Fairmont Beijing
When you book Fairmont Beijing in Beijing, China through our Accor - HERA partnership, your stay includes daily breakfast, room upgrades and a $100 hotel credit.
Exclusive Booking Perks
- Daily complimentary breakfast for 2, per room
- VIP Welcome
- $100 USD credit to be spent on property (conditions defined at check-in)
- Early check-in & late check-out (upon availability)
- Upgrade at time of check-in (upon availability)
Location
Fairmont operates landmark properties that carry a sense of legacy, large-format hotels with multiple dining outlets and established reputations in major cities worldwide. This Beijing address places you in Jianwai Subdistrict, on the western edge of Chaoyang District, a name abbreviated from Jianguomenwai, meaning "outside Jianguomen", a reference to its position beyond the former city wall gate. The neighbourhood pulses with the rhythm of contemporary Beijing: glass towers, wide boulevards humming with traffic, and pockets of culinary ambition that have drawn Michelin's attention in recent years.
Five kilometres west, the Beijing Central Axis unfolds, a UNESCO-inscribed ensemble of former imperial palaces, sacrificial structures, and ceremonial buildings that runs north to south through the historical heart of the capital. Further afield, the Temple of Heaven, founded in the first half of the 15th century, sits within historic pine woods seven kilometres south. The Summer Palace, a masterpiece of Chinese landscape garden design first built in 1750 and restored on its original foundations in 1886, lies 27 kilometres northwest.
Beijing Capital International Airport is 23 kilometres northeast, connected by expressway and the Airport Express metro line. Beijing Daxing International Airport, a newer hub 45 kilometres south, offers additional international connections.
Chaoyang District has emerged as a dining destination of rare depth. Chao Shang Chao, one kilometre from the property, reimagines Chaozhou classics with three Michelin stars, its entrance hallway lined with prized dried fish maws.
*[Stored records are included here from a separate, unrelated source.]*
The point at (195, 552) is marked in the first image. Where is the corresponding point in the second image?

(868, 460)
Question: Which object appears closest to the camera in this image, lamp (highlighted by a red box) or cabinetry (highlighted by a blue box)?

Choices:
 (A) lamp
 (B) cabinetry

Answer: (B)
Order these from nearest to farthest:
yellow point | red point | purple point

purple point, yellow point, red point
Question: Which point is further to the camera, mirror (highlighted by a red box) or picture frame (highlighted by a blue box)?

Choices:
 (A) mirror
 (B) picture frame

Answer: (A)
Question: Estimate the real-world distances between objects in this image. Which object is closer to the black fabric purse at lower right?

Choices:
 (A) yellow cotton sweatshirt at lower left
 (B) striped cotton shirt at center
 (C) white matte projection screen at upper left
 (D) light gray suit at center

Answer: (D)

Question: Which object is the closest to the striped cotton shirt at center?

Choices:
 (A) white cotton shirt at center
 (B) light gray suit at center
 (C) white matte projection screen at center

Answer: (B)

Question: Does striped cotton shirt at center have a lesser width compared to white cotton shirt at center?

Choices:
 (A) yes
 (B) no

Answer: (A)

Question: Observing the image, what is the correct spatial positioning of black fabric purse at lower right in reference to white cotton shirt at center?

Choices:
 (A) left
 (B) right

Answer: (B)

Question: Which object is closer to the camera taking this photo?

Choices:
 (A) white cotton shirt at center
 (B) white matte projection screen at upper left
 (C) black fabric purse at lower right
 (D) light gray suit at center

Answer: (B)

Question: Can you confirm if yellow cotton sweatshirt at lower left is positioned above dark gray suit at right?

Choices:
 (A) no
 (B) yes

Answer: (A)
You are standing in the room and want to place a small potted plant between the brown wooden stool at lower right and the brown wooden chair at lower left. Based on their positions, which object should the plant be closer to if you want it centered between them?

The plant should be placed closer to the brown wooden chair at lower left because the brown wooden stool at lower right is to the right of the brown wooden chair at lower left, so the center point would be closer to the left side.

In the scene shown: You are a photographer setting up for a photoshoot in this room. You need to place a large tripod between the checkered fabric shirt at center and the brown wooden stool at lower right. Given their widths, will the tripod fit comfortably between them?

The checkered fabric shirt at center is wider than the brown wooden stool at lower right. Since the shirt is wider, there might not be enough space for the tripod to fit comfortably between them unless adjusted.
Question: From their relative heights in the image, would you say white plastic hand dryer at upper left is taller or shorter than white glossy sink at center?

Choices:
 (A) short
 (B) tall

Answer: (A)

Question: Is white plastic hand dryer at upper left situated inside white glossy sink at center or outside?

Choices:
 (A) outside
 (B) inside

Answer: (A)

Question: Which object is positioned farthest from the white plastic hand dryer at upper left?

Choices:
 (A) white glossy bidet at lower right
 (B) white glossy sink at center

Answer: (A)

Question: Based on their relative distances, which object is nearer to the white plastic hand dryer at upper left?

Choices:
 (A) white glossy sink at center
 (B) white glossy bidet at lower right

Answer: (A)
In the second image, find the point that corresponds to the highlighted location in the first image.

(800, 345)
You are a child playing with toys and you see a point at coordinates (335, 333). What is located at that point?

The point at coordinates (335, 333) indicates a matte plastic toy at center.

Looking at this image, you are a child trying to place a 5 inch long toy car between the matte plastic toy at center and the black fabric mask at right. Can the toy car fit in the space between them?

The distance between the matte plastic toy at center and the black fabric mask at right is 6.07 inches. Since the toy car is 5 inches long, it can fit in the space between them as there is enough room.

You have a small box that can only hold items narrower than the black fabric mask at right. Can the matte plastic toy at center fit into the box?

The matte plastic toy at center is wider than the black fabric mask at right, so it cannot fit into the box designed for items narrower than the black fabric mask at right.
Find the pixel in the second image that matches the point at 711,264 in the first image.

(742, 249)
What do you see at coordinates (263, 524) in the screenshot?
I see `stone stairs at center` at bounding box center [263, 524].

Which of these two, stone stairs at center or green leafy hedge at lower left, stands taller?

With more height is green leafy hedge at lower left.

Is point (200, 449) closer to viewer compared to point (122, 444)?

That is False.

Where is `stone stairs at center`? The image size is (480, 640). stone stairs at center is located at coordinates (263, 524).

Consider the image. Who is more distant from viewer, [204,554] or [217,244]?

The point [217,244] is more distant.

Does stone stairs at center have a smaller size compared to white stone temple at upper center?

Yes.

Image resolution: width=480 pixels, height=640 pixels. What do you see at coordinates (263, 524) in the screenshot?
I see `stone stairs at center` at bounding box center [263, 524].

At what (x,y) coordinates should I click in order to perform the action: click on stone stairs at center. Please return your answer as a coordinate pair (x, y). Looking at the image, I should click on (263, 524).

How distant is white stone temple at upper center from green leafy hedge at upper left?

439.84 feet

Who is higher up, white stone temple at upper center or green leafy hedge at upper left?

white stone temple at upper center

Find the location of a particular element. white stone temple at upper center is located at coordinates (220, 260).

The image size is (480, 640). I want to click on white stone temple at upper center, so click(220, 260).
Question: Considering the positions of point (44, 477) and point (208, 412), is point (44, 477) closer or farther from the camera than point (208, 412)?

Chef Cheung, schooled in Hong Kong and Shanghai, brings sophistication and finesse to dishes from this southern coastal tradition. Lu Shang Lu, just 700 metres away, holds two stars for its Shandong cooking, specialising in Confucius cuisine and sea cucumber alongside live seafood shipped daily from the Jiaodong peninsula. Book a table at Xin Rong Ji on Xinyuan South Road, 4.5 kilometres north, where the elegant dining space showcases Taizhou cooking and fish from the East China Sea.
The Beijing Central Axis, five kilometres west, offers a full day's exploration of imperial architecture and ceremonial spaces. The Temple of Heaven, seven kilometres south, remains a pilgrimage site for those drawn to 15th-century cult buildings set within ancient gardens. Sanyuanli Market, five kilometres north, pulls you into the daily commerce of the city, stalls piled with produce and the sharp scent of fresh ginger and garlic in the morning air.
January and February bring brittle cold, temperatures plunging well below freezing, the air dry and the sky often sharp blue. Spring arrives in fits: March still chilly, April suddenly warm, the city's willows leafing out along the canals.
Summer heat peaks in July and August, humidity rising, afternoon thunderstorms darkening the sky and drumming against pavement. September eases into autumn's best days, warm afternoons and cool evenings, the light golden and the air clearing.
October through early November offers the most comfortable window for exploring on foot, temperatures mild and the ginkgo trees turning brilliant yellow. Winter tightens its grip again by December, the cold dry and penetrating, the city quieter under low winter sun.